Jeffreys’s assessment of the p value as “about right for ordinary numbers of observations” conflicts with the assessment of later Bayesians (e.g., Berger and Delampady 1987; Edwards 1965; Edwards et al. 1963; Sellke et al. 2001), who have argued that p values just below 0.05 do not constitute compelling evidence against \({\mathcal {H}}_0\). Jeffreys’s relatively mild assessment is due to the fact that he calibrated \(p=0.05\) to \(\text {BF}_{10}=1\). However, it may be argued that in order to “reject” the null hypothesis we need strong evidence, or at least not evidence that is “hardly worth mentioning” (when \(1< \text {BF}_{10} < 3\); Jeffreys 1939, p. 357). In addition, few researchers will consider a p value of exactly 0.05 as the point where they believe the data to be entirely uninformative. Would Jeffreys have endorsed the recent proposal to reduce the significance level for new discoveries from \(\alpha =0.05\) to \(\alpha =0.005\) (Benjamin et al. 2018)? We believe he would have had reservations. Although the proposal was motivated in part by Bayesian insights that originate from Jeffreys himself, the stricter \(\alpha \) level still entails a threshold that is a constant multiple of the standard error and omits the crucial \(\sqrt{n}\) term. Moreover, endorsing the \(\alpha =0.005\) proposal would mean an implicit admission that his repeated reassurances concerning the use of \(\alpha =0.05\) as “about right” were in fact wrong.

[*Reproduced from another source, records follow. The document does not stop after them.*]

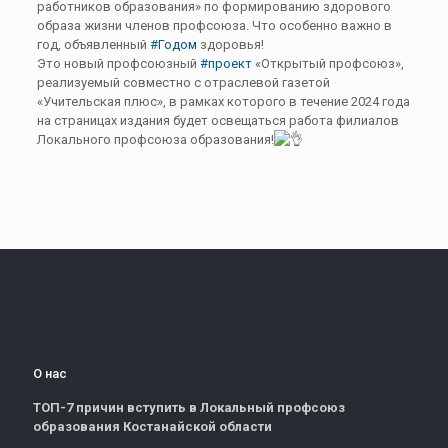
работников образования» по формированию здорового
образа жизни членов профсоюза. Что особенно важно в
год, объявленный
#Годом
здоровья!
Это новый профсоюзный
#проект
«Открытый профсоюз»,
реализуемый совместно с отраслевой газетой
«Учительская плюс», в рамках которого в течение 2024 года
на страницах издания будет освещаться работа филиалов
Локального профсоюза образования!
О нас
ТОП-7 причин вступить в Локальный профсоюз
образования Костанайской области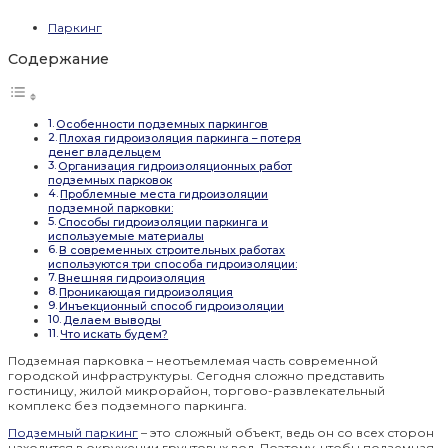
Паркинг
Содержание
Особенности подземных паркингов
Плохая гидроизоляция паркинга – потеря
денег владельцем
Организация гидроизоляционных работ
подземных парковок
Проблемные места гидроизоляции
подземной парковки:
Способы гидроизоляции паркинга и
используемые материалы
В современных строительных работах
используются три способа гидроизоляции:
Внешняя гидроизоляция
Проникающая гидроизоляция
Инъекционный способ гидроизоляции
Делаем выводы
Что искать будем?
Подземная парковка – неотъемлемая часть современной
городской инфраструктуры. Сегодня сложно представить
гостиницу, жилой микрорайон, торгово-развлекательный
комплекс без подземного паркинга.
Подземный паркинг
– это сложный объект, ведь он со всех сторон
находится в окружении грунтовых вод. Поэтому, чтобы подземная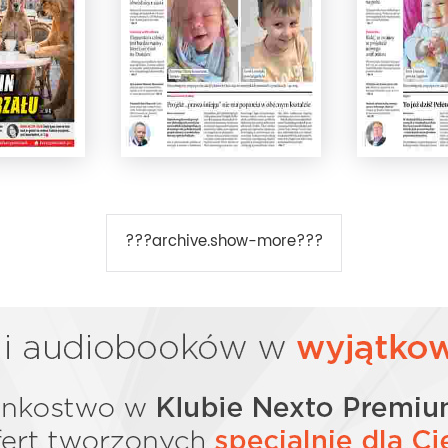
???archive.show-more???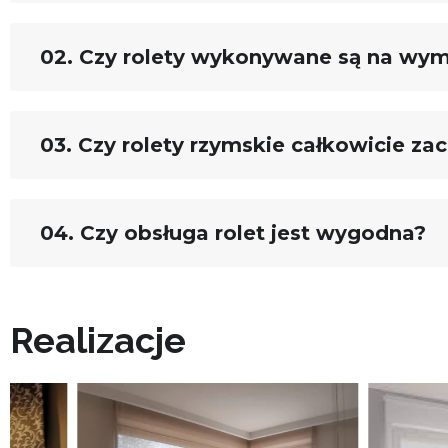
02. Czy rolety wykonywane są na wym
03. Czy rolety rzymskie całkowicie za
04. Czy obsługa rolet jest wygodna?
Realizacje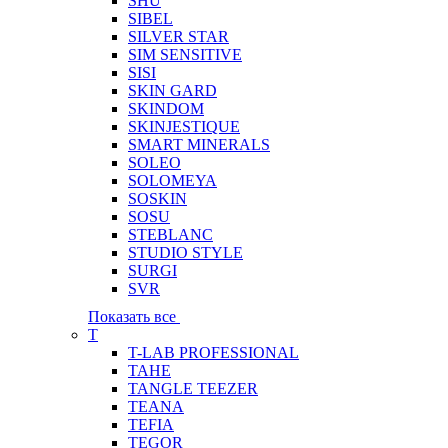
SHU
SIBEL
SILVER STAR
SIM SENSITIVE
SISI
SKIN GARD
SKINDOM
SKINJESTIQUE
SMART MINERALS
SOLEO
SOLOMEYA
SOSKIN
SOSU
STEBLANC
STUDIO STYLE
SURGI
SVR
Показать все
T
T-LAB PROFESSIONAL
TAHE
TANGLE TEEZER
TEANA
TEFIA
TEGOR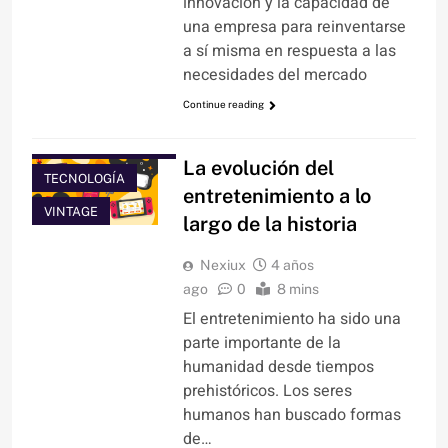
innovación y la capacidad de
una empresa para reinventarse
a sí misma en respuesta a las
necesidades del mercado
Continue reading
ARTÍCULOS
ENTRETENIMIENTO
La evolución del
TECNOLOGÍA
entretenimiento a lo
VINTAGE
largo de la historia
Nexiux
4 años
ago
0
8 mins
El entretenimiento ha sido una
parte importante de la
humanidad desde tiempos
prehistóricos. Los seres
humanos han buscado formas
de…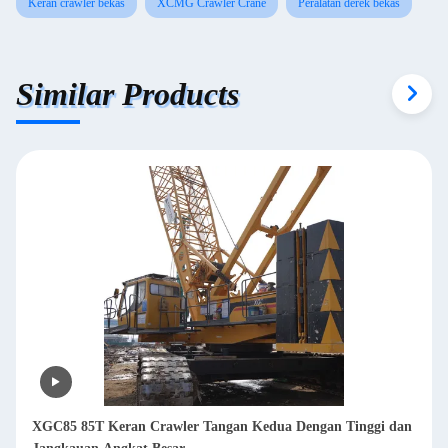
Keran crawler bekas
XCMG Crawler Crane
Peralatan derek bekas
Similar Products
XGC85 85T Keran Crawler Tangan Kedua Dengan Tinggi dan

A thorough understanding of the Jeffreys–Lindley paradox remains critically important for the assessment of statistical methodology, both old and new. Ultimately, the paradox may even bring about some reconciliation between the Bayesian and the frequentist frameworks—in particular, the paradox may motivate frequentists to explore procedures that minimize the weighted sum of \(\alpha \) and \(\beta \), which ought to yield conclusions similar to those obtained with Jeffreys’s Bayesian tests (cf. Lindley 1953; Pericchi and Pereira 2016). We believe this manuscript provides some new historical and conceptual background to the Jeffreys–Lindley paradox, and we hope that this will be useful for statistical theory as well as statistical practice.